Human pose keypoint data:
[Start of Attachment]

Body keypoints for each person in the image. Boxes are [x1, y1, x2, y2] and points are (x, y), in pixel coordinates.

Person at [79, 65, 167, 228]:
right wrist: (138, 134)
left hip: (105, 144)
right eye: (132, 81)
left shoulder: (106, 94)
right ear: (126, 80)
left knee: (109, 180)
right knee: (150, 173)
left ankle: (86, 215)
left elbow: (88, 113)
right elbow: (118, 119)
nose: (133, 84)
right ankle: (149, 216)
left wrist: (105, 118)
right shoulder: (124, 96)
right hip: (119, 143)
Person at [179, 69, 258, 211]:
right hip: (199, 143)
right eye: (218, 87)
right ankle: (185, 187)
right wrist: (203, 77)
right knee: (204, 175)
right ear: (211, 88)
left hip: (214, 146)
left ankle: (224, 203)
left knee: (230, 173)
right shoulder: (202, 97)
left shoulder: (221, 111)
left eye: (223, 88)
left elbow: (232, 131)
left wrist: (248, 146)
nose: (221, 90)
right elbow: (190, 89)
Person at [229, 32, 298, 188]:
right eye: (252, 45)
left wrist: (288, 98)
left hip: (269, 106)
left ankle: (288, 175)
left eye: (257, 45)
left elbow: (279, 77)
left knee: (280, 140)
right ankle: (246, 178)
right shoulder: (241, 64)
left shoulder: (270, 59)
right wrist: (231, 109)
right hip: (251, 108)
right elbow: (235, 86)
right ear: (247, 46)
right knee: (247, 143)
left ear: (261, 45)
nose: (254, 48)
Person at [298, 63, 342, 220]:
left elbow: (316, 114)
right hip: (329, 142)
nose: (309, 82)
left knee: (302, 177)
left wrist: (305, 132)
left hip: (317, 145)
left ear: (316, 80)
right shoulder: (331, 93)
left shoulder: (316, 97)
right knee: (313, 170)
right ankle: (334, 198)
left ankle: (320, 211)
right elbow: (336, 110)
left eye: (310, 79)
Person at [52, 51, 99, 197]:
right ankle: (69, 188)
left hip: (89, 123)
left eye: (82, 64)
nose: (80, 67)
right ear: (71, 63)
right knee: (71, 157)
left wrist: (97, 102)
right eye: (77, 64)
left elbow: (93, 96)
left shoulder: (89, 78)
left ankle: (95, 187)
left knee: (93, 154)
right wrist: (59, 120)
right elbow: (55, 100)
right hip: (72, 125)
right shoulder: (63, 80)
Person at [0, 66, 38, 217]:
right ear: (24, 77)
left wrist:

[End of Attachment]
[Start of Attachment]

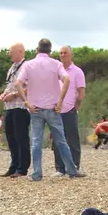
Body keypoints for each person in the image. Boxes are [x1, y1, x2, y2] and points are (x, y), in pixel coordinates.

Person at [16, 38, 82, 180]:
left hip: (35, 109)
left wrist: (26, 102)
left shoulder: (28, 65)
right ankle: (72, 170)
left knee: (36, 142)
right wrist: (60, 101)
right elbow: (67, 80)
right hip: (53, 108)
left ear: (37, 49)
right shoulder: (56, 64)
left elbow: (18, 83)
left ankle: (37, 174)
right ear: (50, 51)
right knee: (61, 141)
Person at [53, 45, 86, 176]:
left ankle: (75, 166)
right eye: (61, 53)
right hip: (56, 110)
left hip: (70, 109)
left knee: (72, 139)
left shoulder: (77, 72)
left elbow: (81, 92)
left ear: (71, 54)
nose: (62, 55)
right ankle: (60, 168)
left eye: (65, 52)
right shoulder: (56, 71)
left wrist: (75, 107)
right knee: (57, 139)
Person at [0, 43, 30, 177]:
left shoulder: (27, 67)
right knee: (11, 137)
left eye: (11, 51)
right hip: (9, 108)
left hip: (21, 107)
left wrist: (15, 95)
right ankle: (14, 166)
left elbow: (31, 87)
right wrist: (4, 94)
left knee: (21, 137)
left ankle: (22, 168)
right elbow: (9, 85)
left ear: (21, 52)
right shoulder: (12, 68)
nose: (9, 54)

[End of Attachment]
[Start of Attachment]

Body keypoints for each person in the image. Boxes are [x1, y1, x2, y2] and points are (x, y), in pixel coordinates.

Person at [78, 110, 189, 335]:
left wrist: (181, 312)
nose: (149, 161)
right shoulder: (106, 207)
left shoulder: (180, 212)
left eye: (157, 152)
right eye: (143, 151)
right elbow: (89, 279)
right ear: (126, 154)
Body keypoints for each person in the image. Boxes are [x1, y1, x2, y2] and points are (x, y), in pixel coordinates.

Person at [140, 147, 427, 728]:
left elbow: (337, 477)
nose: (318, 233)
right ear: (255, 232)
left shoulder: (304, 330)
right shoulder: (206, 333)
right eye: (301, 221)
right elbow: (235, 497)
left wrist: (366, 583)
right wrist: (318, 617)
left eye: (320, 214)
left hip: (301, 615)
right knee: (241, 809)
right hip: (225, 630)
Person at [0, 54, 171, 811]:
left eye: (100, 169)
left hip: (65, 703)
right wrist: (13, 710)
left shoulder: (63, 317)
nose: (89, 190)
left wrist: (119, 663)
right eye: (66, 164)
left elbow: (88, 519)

[End of Attachment]

Your answer should consist only of the lines above between the line holding "left hip: (21, 107)" and the line holding "nose: (9, 54)", inclusive, each transcribed exactly.

left hip: (21, 107)
left wrist: (15, 95)
right ankle: (14, 166)
left elbow: (31, 87)
right wrist: (4, 94)
left knee: (21, 137)
left ankle: (22, 168)
right elbow: (9, 85)
left ear: (21, 52)
right shoulder: (12, 68)
nose: (9, 54)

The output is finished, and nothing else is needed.